PROVIDED DATA:
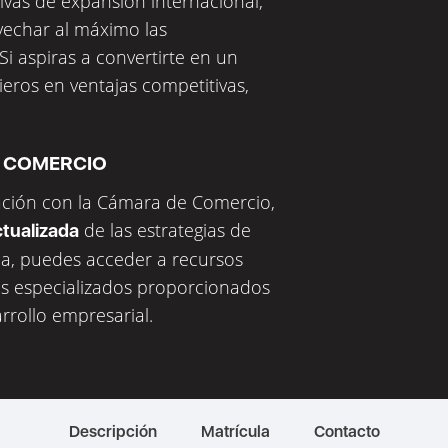
ativas de expansión internacional,
ovechar al máximo las
i aspiras a convertirte en un
ieros en ventajas competitivas,
E COMERCIO
ración con la Cámara de Comercio,
de las estrategias de
ctualizada
ma, puedes acceder a recursos
os especializados proporcionados
rrollo empresarial.
Descripción
Matrícula
Contacto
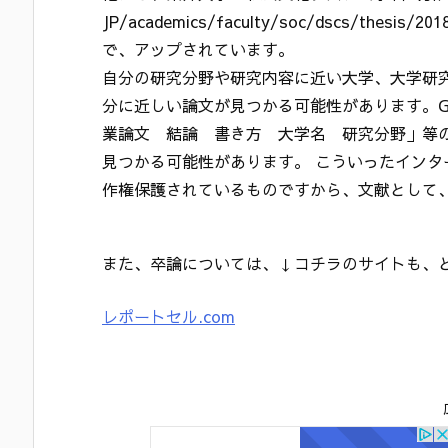
JP/academics/faculty/soc/dscs/thes
で、アップされています。
自分の研究分野や研究内容に近い大学、大学研
分に近しい論文が見つかる可能性があります。Go
業論文 結論 書き方 大学名 研究分野」等
見つかる可能性があります。 こういったイン
作権保護されているものですから、文献として
また、卒論については、↓コチラのサイトも、
レポートセル.com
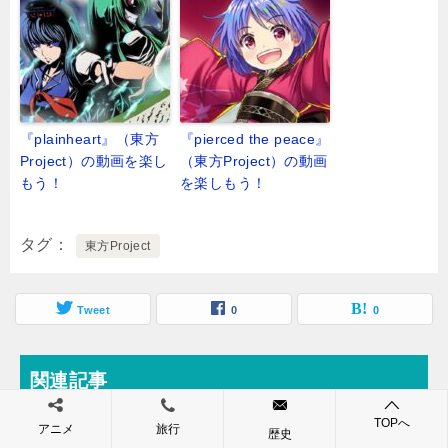
『plainheart』（東方
『pierced the peace』
Project）の動画を楽し
（東方Project）の動画
もう！
を楽しもう！
タグ
東方Project
Tweet
0
0
関連記事
TOPへ
アニメ
旅行
歴史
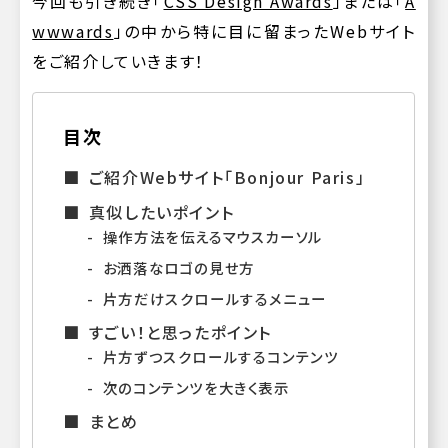
今回も引き続き「
CSS Design Awards
」または「
A
wwwards
」の中から特に目に留まったWebサイト
をご紹介していきます！
目次
ご紹介Webサイト「Bonjour Paris」
真似したいポイント
操作方法を伝えるマウスカーソル
お洒落なロゴの見せ方
片方だけスクロールするメニュー
すごい！と思ったポイント
片方ずつスクロールするコンテンツ
次のコンテンツを大きく表示
まとめ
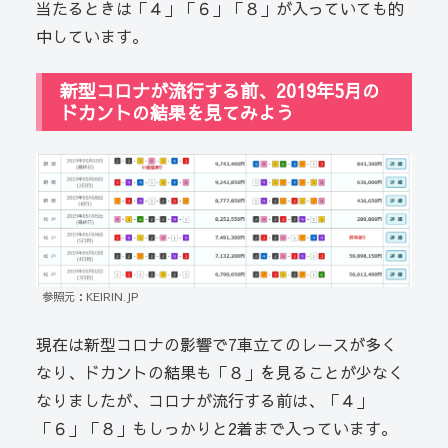
当たるときは「４」「６」「８」が入っていても的
中しています。
新型コロナが流行する前、2019年5月の
ドカントの結果を見てみよう
参照元：KEIRIN.JP
現在は新型コロナの影響で7車立てのレースが多く
なり、ドカントの結果も「８」を見ることが少なく
なりましたが、コロナが流行する前は、「４」
「６」「８」もしっかりと2着まで入っています。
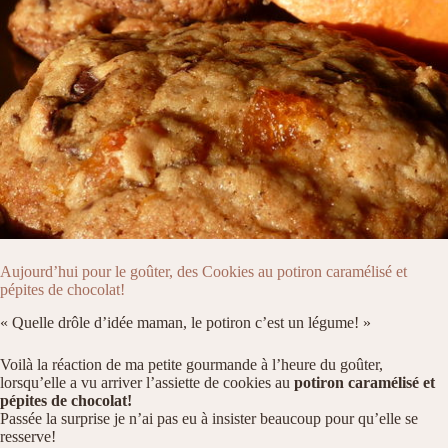
Aujourd’hui pour le goûter, des Cookies au potiron caramélisé et
pépites de chocolat!
« Quelle drôle d’idée maman, le potiron c’est un légume! »
Voilà la réaction de ma petite gourmande à l’heure du goûter,
lorsqu’elle a vu arriver l’assiette de cookies au
potiron caramélisé et
pépites de chocolat!
Passée la surprise je n’ai pas eu à insister beaucoup pour qu’elle se
resserve!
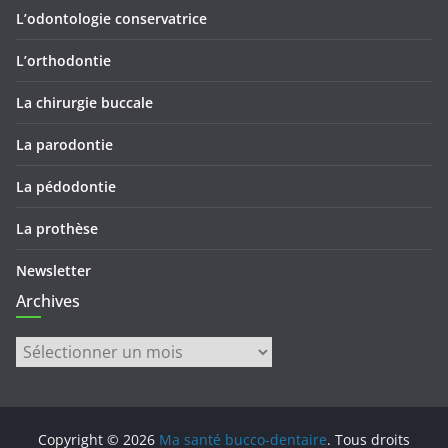
L’odontologie conservatrice
L’orthodontie
La chirurgie buccale
La parodontie
La pédodontie
La prothèse
Newsletter
Archives
Archives
Copyright © 2026
Ma santé bucco-dentaire
. Tous droits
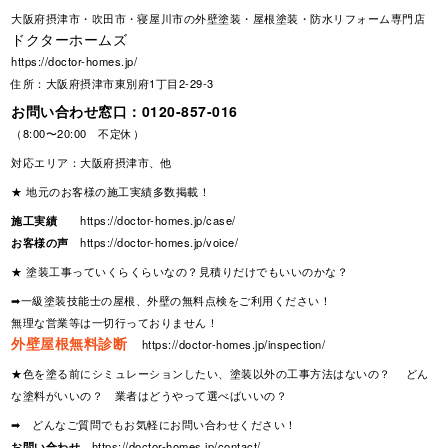
大阪府摂津市・吹田市・寝屋川市の外壁塗装・屋根塗装・防水リフォーム専門店
ドクターホームズ
https://doctor-homes.jp/
住所：大阪府摂津市東別府1丁目2-29-3
お問い合わせ窓口：
0120-857-016
（8:00〜20:00 不定休）
対応エリア：大阪府摂津市、他
★ 地元のお客様の施工実績多数掲載！
施工実績
https://doctor-homes.jp/case/
お客様の声
https://doctor-homes.jp/voice/
★ 塗装工事っていくらくらいなの？見積りだけでもいいのかな？
➡一級塗装技能士の屋根、外壁の無料点検をご利用ください！
無理な営業等は一切行っておりません！
外壁屋根無料診断
https://doctor-homes.jp/inspection/
★色を塗る前にシミュレーションしたい、塗装以外の工事方法はないの？ どん
な塗料がいいの？ 業者はどうやって選べばいいの？
➡ どんなご質問でもお気軽にお問い合わせください！
お問い合わせ
https://doctor-homes.jp/contact/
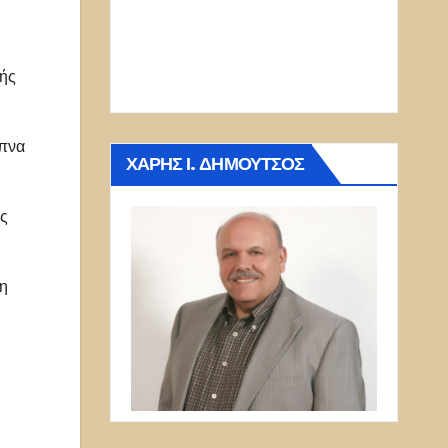
κής
υπνα
ΧΆΡΗΣ Ι. ΔΗΜΟΎΤΣΟΣ
ύς
η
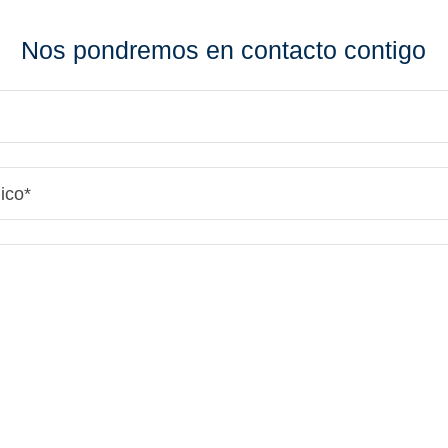
Nos pondremos en contacto contigo
ico*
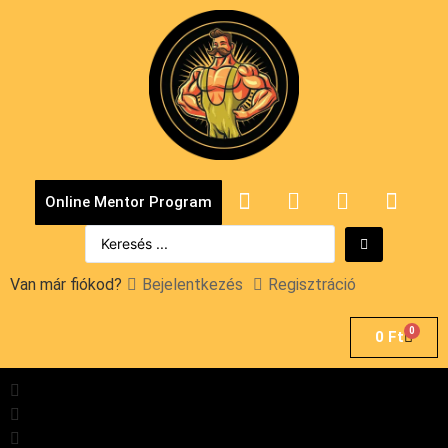
Online Mentor Program
Van már fiókod?
Bejelentkezés
Regisztráció
0
0
Ft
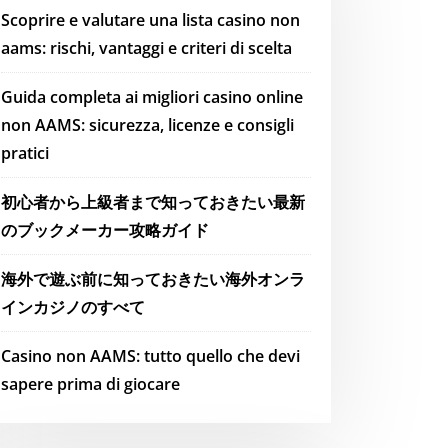
Scoprire e valutare una lista casino non
aams: rischi, vantaggi e criteri di scelta
Guida completa ai migliori casino online
non AAMS: sicurezza, licenze e consigli
pratici
初心者から上級者まで知っておきたい最新
のブックメーカー攻略ガイド
海外で遊ぶ前に知っておきたい海外オンラ
インカジノのすべて
Casino non AAMS: tutto quello che devi
sapere prima di giocare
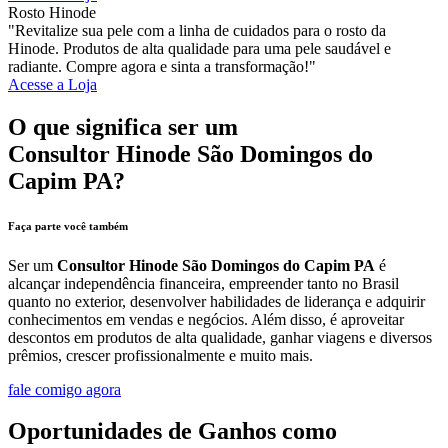
Rosto Hinode
"Revitalize sua pele com a linha de cuidados para o rosto da
Hinode. Produtos de alta qualidade para uma pele saudável e
radiante. Compre agora e sinta a transformação!"
Acesse a Loja
O que significa ser um
Consultor Hinode São Domingos do
Capim PA?
Faça parte você também
Ser um
Consultor Hinode São Domingos do Capim PA
é
alcançar independência financeira, empreender tanto no Brasil
quanto no exterior, desenvolver habilidades de liderança e adquirir
conhecimentos em vendas e negócios. Além disso, é aproveitar
descontos em produtos de alta qualidade, ganhar viagens e diversos
prêmios, crescer profissionalmente e muito mais.
fale comigo agora
Oportunidades de Ganhos como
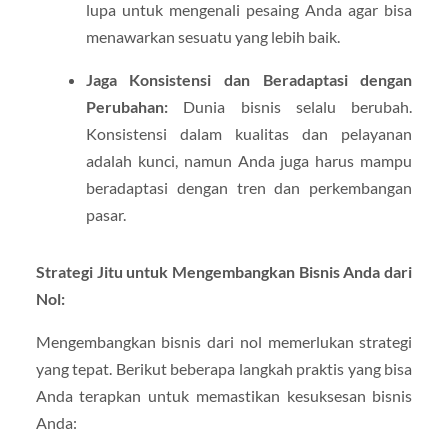
lupa untuk mengenali pesaing Anda agar bisa
menawarkan sesuatu yang lebih baik.
Jaga Konsistensi dan Beradaptasi dengan
Perubahan:
Dunia bisnis selalu berubah.
Konsistensi dalam kualitas dan pelayanan
adalah kunci, namun Anda juga harus mampu
beradaptasi dengan tren dan perkembangan
pasar.
Strategi Jitu untuk Mengembangkan Bisnis Anda dari
Nol:
Mengembangkan bisnis dari nol memerlukan strategi
yang tepat. Berikut beberapa langkah praktis yang bisa
Anda terapkan untuk memastikan kesuksesan bisnis
Anda:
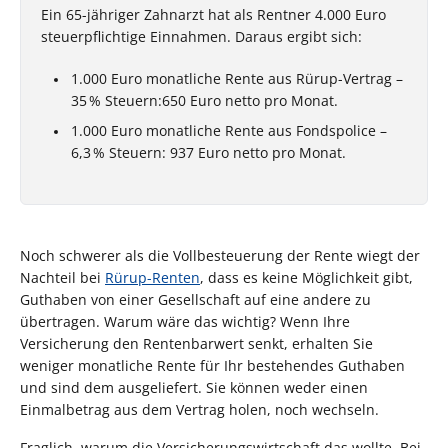
Ein 65-jähriger Zahnarzt hat als Rentner 4.000 Euro
steuerpflichtige Einnahmen. Daraus ergibt sich:
1.000 Euro monatliche Rente aus Rürup-Vertrag –
35 % Steuern:650 Euro netto pro Monat.
1.000 Euro monatliche Rente aus Fondspolice –
6,3 % Steuern: 937 Euro netto pro Monat.
Noch schwerer als die Vollbesteuerung der Rente wiegt der
Nachteil bei
Rürup-Renten
, dass es keine Möglichkeit gibt,
Guthaben von einer Gesellschaft auf eine andere zu
übertragen. Warum wäre das wichtig? Wenn Ihre
Versicherung den Rentenbarwert senkt, erhalten Sie
weniger monatliche Rente für Ihr bestehendes Guthaben
und sind dem ausgeliefert. Sie können weder einen
Einmalbetrag aus dem Vertrag holen, noch wechseln.
Fraglich, warum die Versicherungswirtschaft das wollte. Bei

WHAT IS NEEDED:
Output the lines above in full and exactly as given, omitting any pictures.

ANSWER:
ativas de expansión internacional,
ovechar al máximo las
i aspiras a convertirte en un
ieros en ventajas competitivas,
E COMERCIO
ración con la Cámara de Comercio,
de las estrategias de
ctualizada
ma, puedes acceder a recursos
os especializados proporcionados
rrollo empresarial.
Descripción
Matrícula
Contacto
JP/academics/faculty/soc/dscs/thes
で、アップされています。
自分の研究分野や研究内容に近い大学、大学研
分に近しい論文が見つかる可能性があります。Go
業論文 結論 書き方 大学名 研究分野」等
見つかる可能性があります。 こういったイン
作権保護されているものですから、文献として
また、卒論については、↓コチラのサイトも、
レポートセル.com
『plainheart』（東方
『pierced the peace』
Project）の動画を楽し
（東方Project）の動画
もう！
を楽しもう！
タグ
東方Project
Tweet
0
0
関連記事
TOPへ
アニメ
旅行
歴史
今回も引き続き「
CSS Design Awards
」または「
A
wwwards
」の中から特に目に留まったWebサイト
をご紹介していきます！
目次
ご紹介Webサイト「Bonjour Paris」
真似したいポイント
操作方法を伝えるマウスカーソル
お洒落なロゴの見せ方
片方だけスクロールするメニュー
すごい！と思ったポイント
片方ずつスクロールするコンテンツ
次のコンテンツを大きく表示
まとめ
当たるときは「４」「６」「８」が入っていても的
中しています。
新型コロナが流行する前、2019年5月の
ドカントの結果を見てみよう
参照元：KEIRIN.JP
現在は新型コロナの影響で7車立てのレースが多く
なり、ドカントの結果も「８」を見ることが少なく
なりましたが、コロナが流行する前は、「４」
「６」「８」もしっかりと2着まで入っています。
Aujourd’hui pour le goûter, des Cookies au potiron caramélisé et
pépites de chocolat!
« Quelle drôle d’idée maman, le potiron c’est un légume! »
Voilà la réaction de ma petite gourmande à l’heure du goûter,
lorsqu’elle a vu arriver l’assiette de cookies au
potiron caramélisé et
pépites de chocolat!
Passée la surprise je n’ai pas eu à insister beaucoup pour qu’elle se
resserve!
L’odontologie conservatrice
L’orthodontie
La chirurgie buccale
La parodontie
La pédodontie
La prothèse
Newsletter
Archives
Archives
Copyright © 2026
Ma santé bucco-dentaire
. Tous droits
大阪府摂津市・吹田市・寝屋川市の外壁塗装・屋根塗装・防水リフォーム専門店
ドクターホームズ
https://doctor-homes.jp/
住所：大阪府摂津市東別府1丁目2-29-3
お問い合わせ窓口：
0120-857-016
（8:00〜20:00 不定休）
対応エリア：大阪府摂津市、他
★ 地元のお客様の施工実績多数掲載！
施工実績
https://doctor-homes.jp/case/
お客様の声
https://doctor-homes.jp/voice/
★ 塗装工事っていくらくらいなの？見積りだけでもいいのかな？
➡一級塗装技能士の屋根、外壁の無料点検をご利用ください！
無理な営業等は一切行っておりません！
外壁屋根無料診断
https://doctor-homes.jp/inspection/
★色を塗る前にシミュレーションしたい、塗装以外の工事方法はないの？ どん
な塗料がいいの？ 業者はどうやって選べばいいの？
➡ どんなご質問でもお気軽にお問い合わせください！
お問い合わせ
https://doctor-homes.jp/contact/
κής
υπνα
ΧΆΡΗΣ Ι. ΔΗΜΟΎΤΣΟΣ
ύς
η
Nos pondremos en contacto contigo
ico*
Online Mentor Program
Van már fiókod?
Bejelentkezés
Regisztráció
0
0
Ft
Scoprire e valutare una lista casino non
aams: rischi, vantaggi e criteri di scelta
Guida completa ai migliori casino online
non AAMS: sicurezza, licenze e consigli
pratici
初心者から上級者まで知っておきたい最新
のブックメーカー攻略ガイド
海外で遊ぶ前に知っておきたい海外オンラ
インカジノのすべて
Casino non AAMS: tutto quello che devi
sapere prima di giocare
Rosto Hinode
"Revitalize sua pele com a linha de cuidados para o rosto da
Hinode. Produtos de alta qualidade para uma pele saudável e
radiante. Compre agora e sinta a transformação!"
Acesse a Loja
O que significa ser um
Consultor Hinode São Domingos do
Capim PA?
Faça parte você também
Ser um
Consultor Hinode São Domingos do Capim PA
é
alcançar independência financeira, empreender tanto no Brasil
quanto no exterior, desenvolver habilidades de liderança e adquirir
conhecimentos em vendas e negócios. Além disso, é aproveitar
descontos em produtos de alta qualidade, ganhar viagens e diversos
prêmios, crescer profissionalmente e muito mais.
fale comigo agora
Oportunidades de Ganhos como
lupa untuk mengenali pesaing Anda agar bisa
menawarkan sesuatu yang lebih baik.
Jaga Konsistensi dan Beradaptasi dengan
Perubahan:
Dunia bisnis selalu berubah.
Konsistensi dalam kualitas dan pelayanan
adalah kunci, namun Anda juga harus mampu
beradaptasi dengan tren dan perkembangan
pasar.
Strategi Jitu untuk Mengembangkan Bisnis Anda dari
Nol:
Mengembangkan bisnis dari nol memerlukan strategi
yang tepat. Berikut beberapa langkah praktis yang bisa
Anda terapkan untuk memastikan kesuksesan bisnis
Anda:
Ein 65-jähriger Zahnarzt hat als Rentner 4.000 Euro
steuerpflichtige Einnahmen. Daraus ergibt sich:
1.000 Euro monatliche Rente aus Rürup-Vertrag –
35 % Steuern:650 Euro netto pro Monat.
1.000 Euro monatliche Rente aus Fondspolice –
6,3 % Steuern: 937 Euro netto pro Monat.
Noch schwerer als die Vollbesteuerung der Rente wiegt der
Nachteil bei
Rürup-Renten
, dass es keine Möglichkeit gibt,
Guthaben von einer Gesellschaft auf eine andere zu
übertragen. Warum wäre das wichtig? Wenn Ihre
Versicherung den Rentenbarwert senkt, erhalten Sie
weniger monatliche Rente für Ihr bestehendes Guthaben
und sind dem ausgeliefert. Sie können weder einen
Einmalbetrag aus dem Vertrag holen, noch wechseln.
Fraglich, warum die Versicherungswirtschaft das wollte. Bei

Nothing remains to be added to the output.